# Looking for fixture that shoots a square beam of light



## catwoman (Mar 26, 2014)

Hi, I'm an interior designer with an odd need, but I have reason to believe it exists. Just hard to find!

I would like to install three square ceiling lights (don't care if they are hi hats, surface-mounted, or even track lighting) that will shoot a square beam of light onto a pool table, thus lighting every pocket but with no spillover. I imagine the three beams to overlap to create the rectangle of light needed.

I have specified a lot of lighting in my career, and have called in experts when the job demanded it. During my time in school, I took some lighting courses, and have built my own fixtures and a light table. That's just for background. The reason I believe something like this must exist comes from one of my books on lighting design -- it said, if I remember correctly, that there are ceiling fixtures that light pictures in frames, and they either have baffles of some kind (like barn doors on theatrical spots) or some other means of adjusting the perimeter of the beam so that it illuminates only what is in the frame -- in short, it produces a rectangle of light.

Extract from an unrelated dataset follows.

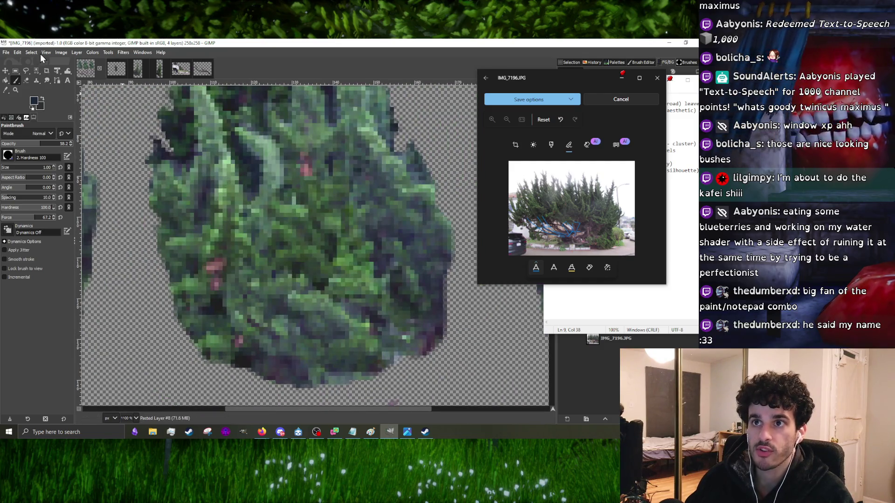
{"action": "left_click", "coordinate": [26, 70]}
{"action": "scroll", "coordinate": [212, 241], "scroll_direction": "down", "scroll_amount": 3, "text": "ctrl"}
{"action": "scroll", "coordinate": [212, 242], "scroll_direction": "up", "scroll_amount": 3, "text": "ctrl"}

Has anyone heard of such a fixture, or have any idea where I could go or who I could consult about this?

Thanks in advance! Any input is most appreciated.


----------



## HARRY304E (Sep 15, 2010)

catwoman said:


> Hi, I'm an interior designer with an odd need, but I have reason to believe it exists. Just hard to find!
> 
> I would like to install three square ceiling lights (don't care if they are hi hats, surface-mounted, or even track lighting) that will shoot a square beam of light onto a pool table, thus lighting every pocket but with no spillover. I imagine the three beams to overlap to create the rectangle of light needed.
> 
> ...


Hello

Welcome to ET:thumbsup:

There is no need to start more threads.


----------



## guest (Feb 21, 2009)

Catwoman, this forum is for professional electricians and related tradespersons, so I am closing this thread. 

Please Google search "lighting fixtures with square spot patterns" to find what you are looking for.


----------